Dynasty is the keyword here. Where Watson and Mylne were the first in their families to take up the profession, Fife III’s father, uncles and grandfather before him were well-known boat builders and designers in their own right. So what was ‘Will’ the youngest Fife’s experience of growing up in an already famous yard, his career mapped out before him? He was lucky. His father, Fife II, was straightforward, kindly and modest. He excelled in his profession as a splendid manager of men with “a passionate love for all pertaining to boats, and an intuitive knowledge, amounting to a sort of genius, for what the salt sea liked in the way of a vessel”.

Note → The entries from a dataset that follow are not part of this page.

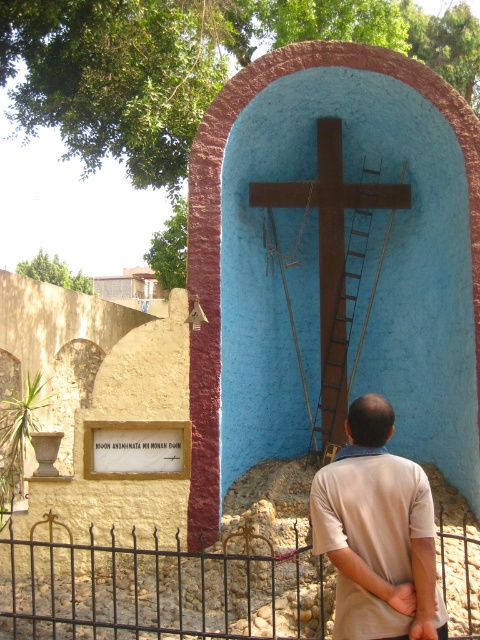
Question: Where is beige cotton shirt at center located in relation to wooden ladder at center in the image?

Choices:
 (A) above
 (B) below

Answer: (B)

Question: Which object is positioned closest to the black wrought iron fence at lower center?

Choices:
 (A) beige cotton shirt at center
 (B) brown wooden cross at center
 (C) wooden ladder at center

Answer: (A)

Question: In this image, where is black wrought iron fence at lower center located relative to brown wooden cross at center?

Choices:
 (A) right
 (B) left

Answer: (B)

Question: Which object is positioned farthest from the brown wooden cross at center?

Choices:
 (A) beige cotton shirt at center
 (B) wooden ladder at center
 (C) black wrought iron fence at lower center

Answer: (A)

Question: Estimate the real-world distances between objects in this image. Which object is farther from the black wrought iron fence at lower center?

Choices:
 (A) beige cotton shirt at center
 (B) wooden ladder at center

Answer: (B)

Question: Is black wrought iron fence at lower center thinner than brown wooden cross at center?

Choices:
 (A) no
 (B) yes

Answer: (A)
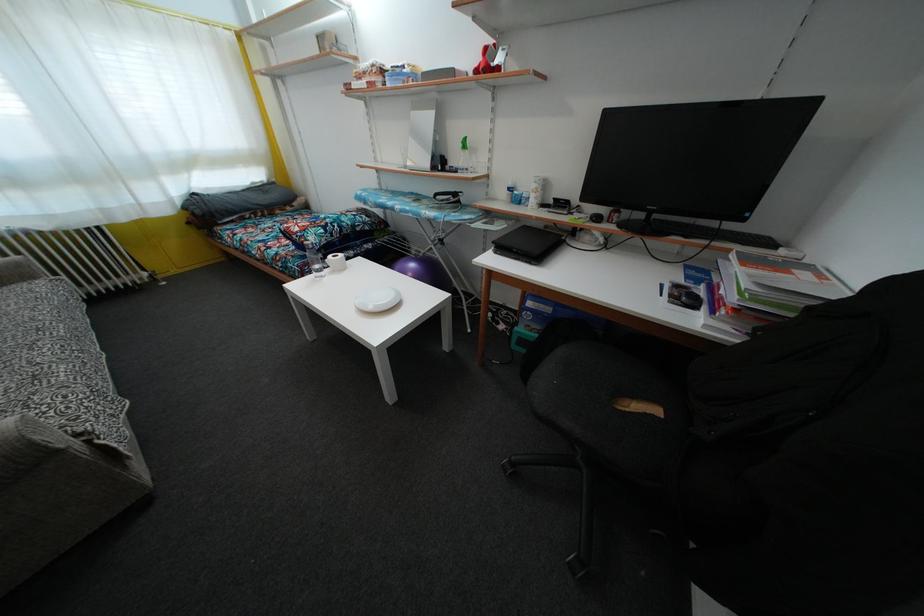
What do you see at coordinates (45, 342) in the screenshot? I see `a grey sofa sitting surface` at bounding box center [45, 342].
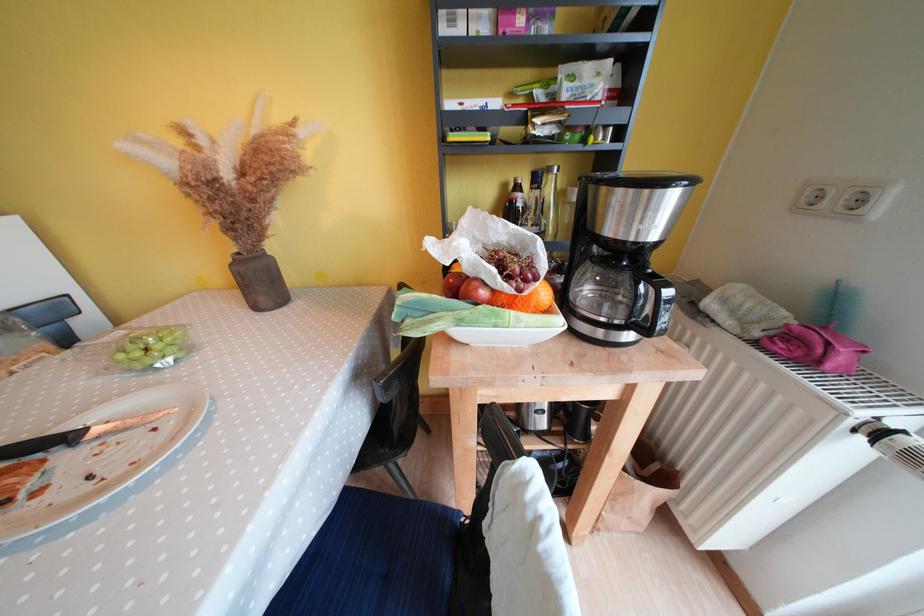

In October 1883, when a subscription was raised to present a portrait in oils to “honest Will Fife”, funds poured in. At the handover, the Earl of Glasgow spoke appreciatively before a large company of yachtsmen, (including GL Watson) of this long-established local family, from whose yard “have proceeded some of the most graceful, and the swiftest yachts that have ever appeared of the waters around this country ... all from the same skillful hands”. He said that English visitors to the Fairlie yard found “simplicity... skill, hard thinking and happy intuition” underlying production, rather than the industrial machinery they were expecting. A litany of Fife successes was recited, including the 60-ton Neva, 40-tonners Sleuthhound and Annasona, and the 10-tonners Ulidia and Neptune.